現代語訳「我身にたどる姫君」(第二巻 その66)

 権中納言は屋敷の中や姫君のいる対屋《たいのや》にも足を運ばず、沈んだ様子で伏せ続けた。心を慰める術《すべ》のないまま塞《ふさ》ぎ込んだ末に、密《ひそ》かに中納言の君を呼び寄せ、女三宮の様子を伝え聞いていつものように思いを馳《は》せて涙を流した。
(第二巻 了、第三巻に続く)

 権中納言は仮病を押し通して寝込んだままでいる一方、心を慰めるために中納言の君(女三宮の女房)を屋敷に呼び寄せます。
 やや意外な展開ですが、権中納言と中納言の君は少し前から肉体関係があり、ほぼ主従関係にあると言ってもいいかと思います。

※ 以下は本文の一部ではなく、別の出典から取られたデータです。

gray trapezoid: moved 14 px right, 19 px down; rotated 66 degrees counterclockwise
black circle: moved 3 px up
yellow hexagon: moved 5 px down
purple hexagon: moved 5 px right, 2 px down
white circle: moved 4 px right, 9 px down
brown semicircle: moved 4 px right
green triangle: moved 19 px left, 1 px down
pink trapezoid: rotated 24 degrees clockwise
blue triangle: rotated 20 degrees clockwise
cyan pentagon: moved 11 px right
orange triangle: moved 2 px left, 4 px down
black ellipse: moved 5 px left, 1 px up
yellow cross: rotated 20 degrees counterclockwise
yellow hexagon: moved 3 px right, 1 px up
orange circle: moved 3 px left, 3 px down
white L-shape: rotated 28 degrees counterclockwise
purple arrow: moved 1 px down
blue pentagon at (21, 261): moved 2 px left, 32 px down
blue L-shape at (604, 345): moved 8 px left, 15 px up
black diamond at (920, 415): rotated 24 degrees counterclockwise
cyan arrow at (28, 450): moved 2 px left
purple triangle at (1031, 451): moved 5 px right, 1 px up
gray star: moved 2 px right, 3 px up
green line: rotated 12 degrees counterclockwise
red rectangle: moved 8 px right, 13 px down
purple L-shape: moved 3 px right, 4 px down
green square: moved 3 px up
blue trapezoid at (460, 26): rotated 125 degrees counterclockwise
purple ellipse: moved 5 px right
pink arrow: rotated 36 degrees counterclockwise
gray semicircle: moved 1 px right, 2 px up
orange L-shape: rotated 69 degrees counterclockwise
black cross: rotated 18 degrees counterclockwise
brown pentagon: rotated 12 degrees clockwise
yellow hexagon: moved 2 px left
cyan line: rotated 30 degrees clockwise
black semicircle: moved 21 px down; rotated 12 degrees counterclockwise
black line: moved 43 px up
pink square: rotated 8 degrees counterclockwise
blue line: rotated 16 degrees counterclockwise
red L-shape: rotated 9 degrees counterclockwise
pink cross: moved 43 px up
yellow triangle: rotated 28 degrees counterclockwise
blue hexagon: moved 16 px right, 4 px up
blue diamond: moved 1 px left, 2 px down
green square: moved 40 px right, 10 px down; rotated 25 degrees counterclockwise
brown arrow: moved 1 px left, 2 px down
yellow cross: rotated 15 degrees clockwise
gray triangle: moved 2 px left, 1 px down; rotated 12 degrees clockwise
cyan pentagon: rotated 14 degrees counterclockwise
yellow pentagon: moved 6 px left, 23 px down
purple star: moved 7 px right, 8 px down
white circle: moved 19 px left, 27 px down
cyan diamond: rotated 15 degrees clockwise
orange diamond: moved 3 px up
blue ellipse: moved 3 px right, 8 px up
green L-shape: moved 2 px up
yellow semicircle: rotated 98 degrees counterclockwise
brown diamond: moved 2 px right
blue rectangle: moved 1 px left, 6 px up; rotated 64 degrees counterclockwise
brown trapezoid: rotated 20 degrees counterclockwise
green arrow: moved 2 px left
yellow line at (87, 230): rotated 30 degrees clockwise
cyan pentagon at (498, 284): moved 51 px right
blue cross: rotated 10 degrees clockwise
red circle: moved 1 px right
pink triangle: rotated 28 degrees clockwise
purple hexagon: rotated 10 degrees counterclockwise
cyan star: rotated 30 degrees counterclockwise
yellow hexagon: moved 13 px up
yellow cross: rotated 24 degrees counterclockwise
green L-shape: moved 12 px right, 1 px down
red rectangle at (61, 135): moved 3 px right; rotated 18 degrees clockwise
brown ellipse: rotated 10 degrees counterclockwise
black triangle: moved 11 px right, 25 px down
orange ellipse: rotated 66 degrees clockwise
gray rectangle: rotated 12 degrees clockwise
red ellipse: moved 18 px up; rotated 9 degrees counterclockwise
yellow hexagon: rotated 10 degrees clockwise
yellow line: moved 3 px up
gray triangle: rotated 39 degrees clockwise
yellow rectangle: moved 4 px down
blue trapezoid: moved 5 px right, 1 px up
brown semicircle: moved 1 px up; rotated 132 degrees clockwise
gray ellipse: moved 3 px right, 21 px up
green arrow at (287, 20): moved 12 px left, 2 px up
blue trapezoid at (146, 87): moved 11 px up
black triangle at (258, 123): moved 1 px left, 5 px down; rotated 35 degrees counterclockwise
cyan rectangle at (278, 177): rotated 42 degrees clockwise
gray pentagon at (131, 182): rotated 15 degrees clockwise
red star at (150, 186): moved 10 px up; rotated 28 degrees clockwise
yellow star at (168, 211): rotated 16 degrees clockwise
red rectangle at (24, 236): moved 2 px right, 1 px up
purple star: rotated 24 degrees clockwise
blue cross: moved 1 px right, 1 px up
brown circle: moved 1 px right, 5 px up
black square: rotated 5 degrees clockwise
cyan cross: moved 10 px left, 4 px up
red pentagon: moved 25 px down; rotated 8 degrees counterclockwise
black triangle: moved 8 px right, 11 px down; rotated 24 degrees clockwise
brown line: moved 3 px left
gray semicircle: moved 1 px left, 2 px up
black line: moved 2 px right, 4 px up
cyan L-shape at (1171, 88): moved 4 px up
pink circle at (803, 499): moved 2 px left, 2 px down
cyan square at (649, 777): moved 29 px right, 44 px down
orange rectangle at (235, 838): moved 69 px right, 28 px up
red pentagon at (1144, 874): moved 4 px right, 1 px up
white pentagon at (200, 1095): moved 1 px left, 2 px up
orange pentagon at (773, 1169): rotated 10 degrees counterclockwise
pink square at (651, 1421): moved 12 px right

 今回の件で一番利を得た人物――それは他ならぬ中納言の君です。
 以前からお伝えしているように、この『我身にたどる姫君』の想定読者はやや低い身分の女性だった可能性が高く、中納言の君を立てたのは一種の読者サービスだったとわたしは考えます。

 さて、これにて第二巻は終わりになります。
 前巻の最後に皇后宮が死去したことがきっかけで、姫君が都の関白邸に引き取られ、その姿に心を奪われた権中納言は色好みの道を突き進み、結果として女三宮は権中納言に手込めにされてしまいました。――この巻は、皇后宮の二人の娘と権中納言の物語だったと言えます。

 次の第三巻は第一部の締めとなる巻です。
 権中納言の結婚だけでなく、すべてに決着がつきます。

 それでは、次回にまたお会いしましょう。